Begitulah gambaran dari diadakannya Festival Hantu Kelaparan di China. Festival ini diadakan pada tanggal 15 bulan 7 dalam kalender Tionghoa yang juga dikenal sebagai Bulan Hantu.
Konon, dalam bulan itu ada kepercayaan bahwa dalam kurun waktu satu bulan ini, pintu alam baka sedang terbuka. Hantu-hantu yang ada di dalamnya turun ke bumi dan bergabung dengan alam manusia.
Agar terhindar dari ulah jahat dan gangguan dari hantu-hantu itu, maka manusia pun berusaha untuk membujuknya atau merayunya dengan memberinya aneka sesajian berupa dupa serta makanan dan minuman yang lezat. Aneka ornamen yang berwarna-warni juga dipasang di berbagai tempat sehingga suasananya menjadi tampak meriah.

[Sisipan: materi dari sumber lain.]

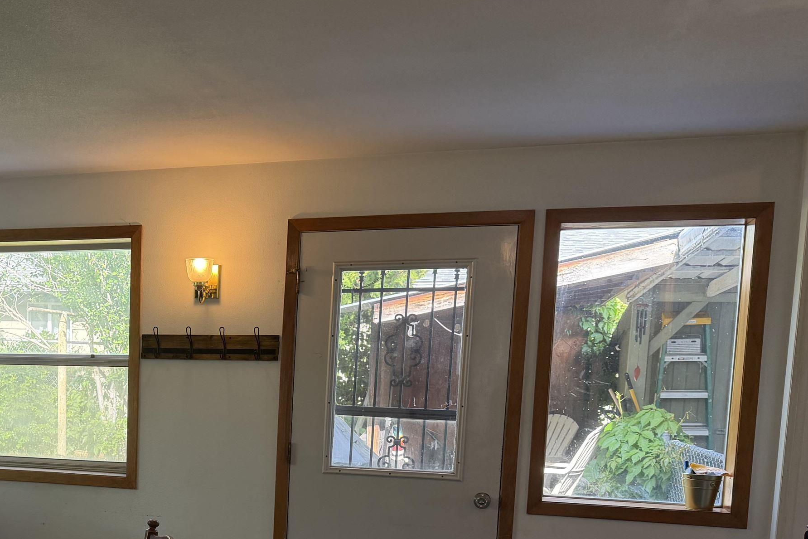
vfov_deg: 30.0
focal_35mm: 43
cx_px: 137
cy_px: 473
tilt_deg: -6.1
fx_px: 965
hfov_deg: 42.9
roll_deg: -0.2
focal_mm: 6.76
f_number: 1.78
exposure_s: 1/210
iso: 125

Ada pula pendapat yang mengatakan tradisi ini untuk pemujaan leluhur dan kewajiban untuk berbakti kepada orang tua ataupun kakek nenek semasa hidup maupun setelah mereka meninggal.
Pada puncaknya adalah dibuatnya ornamen-ornamen yang berukuran cukup besar dengan wujudnya berupa sosok hantu. Ornamen itu terbuat dari bambu, kertas dan kain beraneka warna dengan berbagai ornamennya. Di beberapa tempat lainnya juga ada yang menyalakan lampion dan perahu kertas di air.
Setelah semuanya siap dan rangkaian prosesi dilakukan, hantu-hantu itupun dibakar bersama dengan ribuan lembaran kertas doa dan uang kertas.
Tradisi ini pada awalnya dilakukan oleh para petani sebgagai penghormatan kepada leluhur dan dewa-dewa . Tujuannya agar panen yang biasanya jatuh di musim gugur bisa mendapatkan hasil yang berlimpah.
Tetapi dengan adanya pengaruh Buddhisme, hal itu kemudian memunculkan kepercayaan mengenai hantu-hantu yang kelaparan (makhluk Preta) dan perlu diberi jamuan saat kehadiran mereka di dunia.
Seiring dengan perkembangan masa, Festival Hantu Kelaparan ini tidak hanya diadakan di China saja. Tetapi juga di negara lainnya yang terdapat etnis Tionghoa.Sepintas tradisi ini mirip dengan tradisi Ogoh-ogoh di Bali, tetapi tentu saja nuansa etnik dan budayanya berbeda jauh tetapi tetap menarik dan eksotis.